In the late 1990s, he adapted Shakespeare's A Midsummer Night's Dream for Peking Opera. Unfortunately, forces beyond his control derailed the project, but Gefa has not given up yet.
Whenever he hears of someone staging the play, he will talk to the producers, asking if he can use Peking Opera for the fairies - the perfect vehicle for cross-genre experimentation, he says, because the play has three distinct groups of characters, and the fairies with their ethereal beauty are ideal for using Peking Opera as their mode of expression.
Gefa's core repertoire is made up of a dozen roles, although he also plays a lot of bit parts that allow him to expound the plot in English to a non-Chinese audience. His role as an English-speaking narrator who knows the intricacies of the art is growing as China promotes its culture around the world.
Thanks to his contributions to the art form, he received a lifetime award for "outstanding contributions toward cultural exchange", jointly organized by Phoenix TV andTianjinTV in November 2009.
Currently, Gefa divides his time between Beijing and California.
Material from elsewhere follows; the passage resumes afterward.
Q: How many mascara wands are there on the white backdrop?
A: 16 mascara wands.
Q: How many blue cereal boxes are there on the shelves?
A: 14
The flourishing Confucius Institutes outside China often invite him to teach and demonstrate the art form. To take a "gem" like Peking Opera to the world, one needs bridges to link the two worlds.
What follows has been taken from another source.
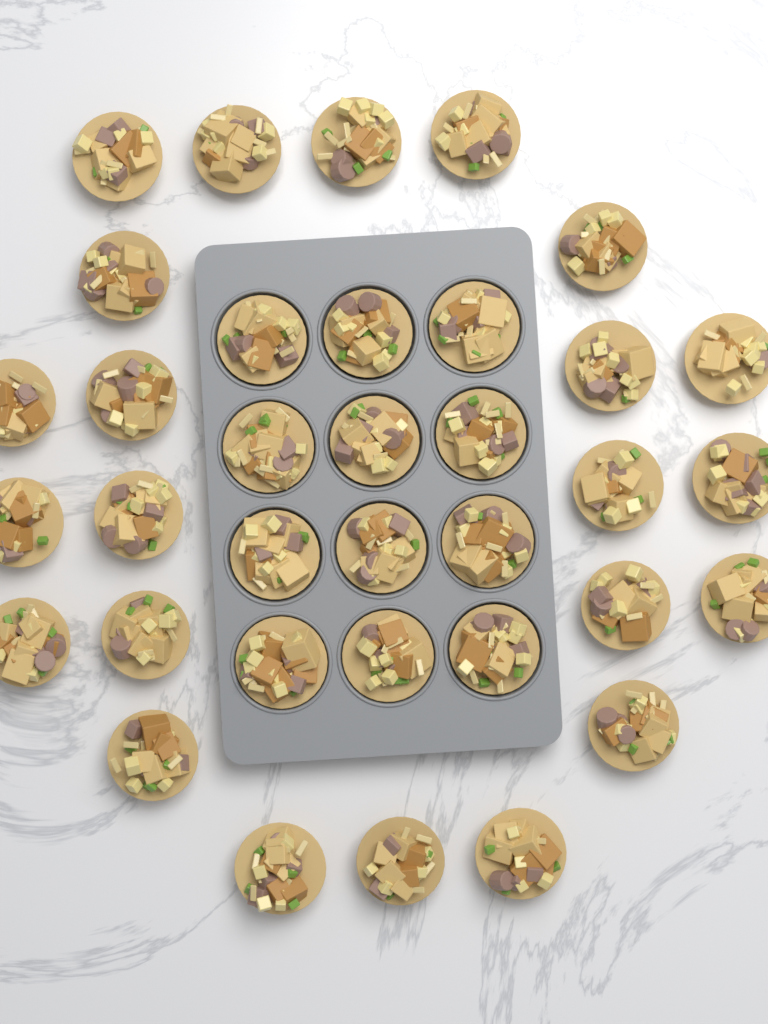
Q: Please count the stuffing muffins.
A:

"I consider myself such a bridge, just as some Chinese who go to the West can be bridges."
Unlike many experts who compare Peking Opera with Western opera, Gefa sees the Broadway musical as its closest equivalent, and he has a Broadway-style project in mind.
"I've been writing the songs, and I have the dance and the whole concept. But I'm still looking for sponsors, who are more likely China-based. We want to start in China and eventually reach Broadway."